[Opening Records for processing section]

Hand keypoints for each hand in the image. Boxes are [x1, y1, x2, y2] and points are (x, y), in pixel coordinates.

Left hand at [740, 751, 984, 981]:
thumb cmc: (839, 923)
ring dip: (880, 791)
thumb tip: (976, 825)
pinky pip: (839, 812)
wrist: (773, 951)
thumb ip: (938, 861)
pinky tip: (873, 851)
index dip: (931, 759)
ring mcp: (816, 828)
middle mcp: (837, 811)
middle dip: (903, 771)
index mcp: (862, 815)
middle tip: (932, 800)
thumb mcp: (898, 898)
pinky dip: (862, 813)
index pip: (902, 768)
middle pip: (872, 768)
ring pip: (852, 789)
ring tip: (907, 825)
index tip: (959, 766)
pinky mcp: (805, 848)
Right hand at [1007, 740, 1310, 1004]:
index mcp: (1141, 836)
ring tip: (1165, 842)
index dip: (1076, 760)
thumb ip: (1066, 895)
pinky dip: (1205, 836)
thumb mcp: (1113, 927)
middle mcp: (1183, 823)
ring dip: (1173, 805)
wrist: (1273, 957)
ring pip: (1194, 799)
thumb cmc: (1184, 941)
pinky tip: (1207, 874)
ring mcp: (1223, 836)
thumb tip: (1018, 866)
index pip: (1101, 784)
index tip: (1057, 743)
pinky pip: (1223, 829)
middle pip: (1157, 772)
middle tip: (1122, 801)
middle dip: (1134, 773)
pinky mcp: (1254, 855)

[Closing Records for processing section]
[Opening Records for processing section]

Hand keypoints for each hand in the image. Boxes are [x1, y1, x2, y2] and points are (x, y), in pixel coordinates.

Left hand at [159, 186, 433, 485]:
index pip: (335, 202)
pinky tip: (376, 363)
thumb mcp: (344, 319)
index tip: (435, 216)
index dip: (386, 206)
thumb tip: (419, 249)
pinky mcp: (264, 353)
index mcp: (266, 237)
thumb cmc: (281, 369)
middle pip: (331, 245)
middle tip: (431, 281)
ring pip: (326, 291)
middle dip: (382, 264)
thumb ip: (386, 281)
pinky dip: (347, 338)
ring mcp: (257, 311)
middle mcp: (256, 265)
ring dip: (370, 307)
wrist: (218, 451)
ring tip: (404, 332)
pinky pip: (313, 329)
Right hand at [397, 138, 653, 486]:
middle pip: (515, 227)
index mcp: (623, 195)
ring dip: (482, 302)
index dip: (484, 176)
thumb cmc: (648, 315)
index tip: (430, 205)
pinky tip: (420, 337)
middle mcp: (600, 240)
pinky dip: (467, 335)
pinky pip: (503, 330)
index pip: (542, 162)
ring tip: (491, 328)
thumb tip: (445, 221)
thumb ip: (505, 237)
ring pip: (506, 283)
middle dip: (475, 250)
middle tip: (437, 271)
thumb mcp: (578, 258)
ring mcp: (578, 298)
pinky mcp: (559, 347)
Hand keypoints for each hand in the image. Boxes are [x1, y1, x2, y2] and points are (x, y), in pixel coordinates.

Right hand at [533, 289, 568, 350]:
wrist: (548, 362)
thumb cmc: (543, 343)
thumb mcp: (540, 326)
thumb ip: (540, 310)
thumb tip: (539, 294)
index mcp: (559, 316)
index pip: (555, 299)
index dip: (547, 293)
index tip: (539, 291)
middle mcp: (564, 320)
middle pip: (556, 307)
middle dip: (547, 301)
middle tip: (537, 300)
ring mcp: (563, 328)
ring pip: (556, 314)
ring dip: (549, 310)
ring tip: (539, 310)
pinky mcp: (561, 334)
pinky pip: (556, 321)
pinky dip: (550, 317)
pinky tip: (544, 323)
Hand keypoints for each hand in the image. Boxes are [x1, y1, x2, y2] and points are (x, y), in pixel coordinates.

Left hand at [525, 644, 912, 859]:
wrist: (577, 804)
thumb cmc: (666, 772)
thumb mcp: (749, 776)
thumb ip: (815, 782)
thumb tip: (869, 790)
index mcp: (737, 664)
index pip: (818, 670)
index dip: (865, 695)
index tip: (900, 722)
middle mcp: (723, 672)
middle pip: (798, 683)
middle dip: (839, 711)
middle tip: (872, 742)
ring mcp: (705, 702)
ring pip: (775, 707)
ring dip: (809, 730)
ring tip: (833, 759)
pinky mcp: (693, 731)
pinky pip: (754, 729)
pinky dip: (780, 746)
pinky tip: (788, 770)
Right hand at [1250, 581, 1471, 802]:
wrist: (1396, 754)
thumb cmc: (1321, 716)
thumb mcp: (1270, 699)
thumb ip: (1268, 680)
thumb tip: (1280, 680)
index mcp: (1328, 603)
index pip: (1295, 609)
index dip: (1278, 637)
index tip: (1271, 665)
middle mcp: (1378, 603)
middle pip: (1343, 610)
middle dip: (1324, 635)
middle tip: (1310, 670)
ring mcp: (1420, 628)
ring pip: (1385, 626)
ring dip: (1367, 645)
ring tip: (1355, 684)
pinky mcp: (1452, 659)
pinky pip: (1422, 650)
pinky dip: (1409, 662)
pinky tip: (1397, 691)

[Closing Records for processing section]

Your goal
The exact lines of the material above starting at the one that contains "thumb ip: (938, 861)" and ending at the one that contains "pinky pip: (1223, 829)" are what to retype; leave out everything else.

Task answer
thumb ip: (938, 861)
pinky tip: (873, 851)
index dip: (931, 759)
ring mcp: (816, 828)
middle mcp: (837, 811)
middle dip: (903, 771)
index mcp: (862, 815)
middle tip: (932, 800)
thumb mcp: (898, 898)
pinky dip: (862, 813)
index pip: (902, 768)
middle pip: (872, 768)
ring pip: (852, 789)
ring tip: (907, 825)
index tip: (959, 766)
pinky mcp: (805, 848)
Right hand at [1007, 740, 1310, 1004]:
index mcp: (1141, 836)
ring tip: (1165, 842)
index dip: (1076, 760)
thumb ip: (1066, 895)
pinky dip: (1205, 836)
thumb mcp: (1113, 927)
middle mcp: (1183, 823)
ring dip: (1173, 805)
wrist: (1273, 957)
ring pip: (1194, 799)
thumb cmc: (1184, 941)
pinky tip: (1207, 874)
ring mcp: (1223, 836)
thumb tip: (1018, 866)
index pip: (1101, 784)
index tip: (1057, 743)
pinky pip: (1223, 829)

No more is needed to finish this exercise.